Put Your Index in Order

You don't need a customized search engine to ensure customers find what they want.

As the amount of information on companies’ sites steadily increases every day, companies are facing a fundamental but complex problem: how to best lead their customers to the data they need.

Some weeks ago, I wrote about the importance of optimizing the search function on your site. But search function development isn’t for everyone. Owners of small to medium-sized sites mostly don’t have the resources for search function programming. So, in this article I want to offer a universally applicable suggestion for alleviating the search problems experienced by site visitors.

What’s my suggestion? It’s the site index. Yep, I know this seems a rather banal idea, but simple indexing might very well be the solution for many sites struggling with information overload. I’ve found 20 percent of visitors to sites finally consult the site’s index as a last-ditch effort to find what they’re after. So I conducted a quick survey of 50 Fortune 100 companies’ sites and found that most (92 percent) publish site indexes. But a careful examination revealed that few of the site designers seemed to take the feature seriously.

Many of the indexes appear to be the result of last-minute assembly, provided as a nominal requirement rather than as a really useful tool. The upshot is many such indexes offer rather limited information that doesn’t bring the sites’ customers any closer to relevant data. What’s really ironic about this neglect is these haphazard and superficial indexes are often sites’ last chance to capture a retreating visitor. Why blow your chance with the 20 percent of determined visitors who make this last attempt to garner information from your site by offering a poorly composed index?

So, what makes a useful index? When you were a child, you might have played that guessing game in which you have to guess what a certain something is by asking questions and receiving yes or no answers. You could ask all sorts of questions to help determine what the mystery object might be, and whoever asked the least number of questions before guessing the correct answer was the winner. So, your questions had to be appropriate, and the answers to them gradually lead you toward more specific inquiries. It’s just like trying to locate some particular product, the name and nature of which you can’t recall or are unfamiliar with, don’t you think? So, the site index acts as the guide through your visitor’s search game.

A poor site index often mirrors the home page by reiterating headlines and subheads without offering any more information. A good site index gives visitors an overview of the site’s content and provides signposts that give access to increasingly more specific information. It offers visitors a variety of cross-references that lead to the same content from different points of view. It helps visitors narrow their search by using an appropriate index format: alphabetical, thematic, categorical, topical… whatever arrangement is the simplest and clearest way of giving visitors a total content overview and as many indexed alternatives for every inclusion as possible. So, if you don’t know how to spell the name of the product you’re looking for but you do know its function, a good site index will enable you to locate the item. In fact, a good site index should offer so many options there would be a way you could locate the item, even if it weren’t available on that particular site.
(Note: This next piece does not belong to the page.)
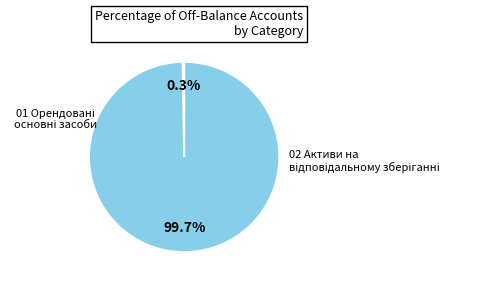

Does any single category account for the majority?

Yes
The great news is a good site index can be composed without complex programming techniques. The task is simply a matter of thorough homework, sensible research and analysis of how visitors might search for the products or information you deal with. Then you organize it around the questions you identify, helping your customers find their way through the information clutter.

By the way, if you think this has nothing to do with branding, you’re wrong. This is branding. If, unlike your competitors, you’re able to repeatedly help your customers find the information they need, you demonstrate your brand’s understanding of its customers and their needs. Your customers will love you for this and increase their loyalty toward your brand. And loyalty is what branding’s all about.

So check out your site index, and make sure it’s not aimlessly aping your home page content. I’ll bet, when you really try using it from your customer’s point of view, you’ll find lots of holes to fall through. And I’ll bet, when you really think about it, you’ll find lots of relevant information with which to fill those holes.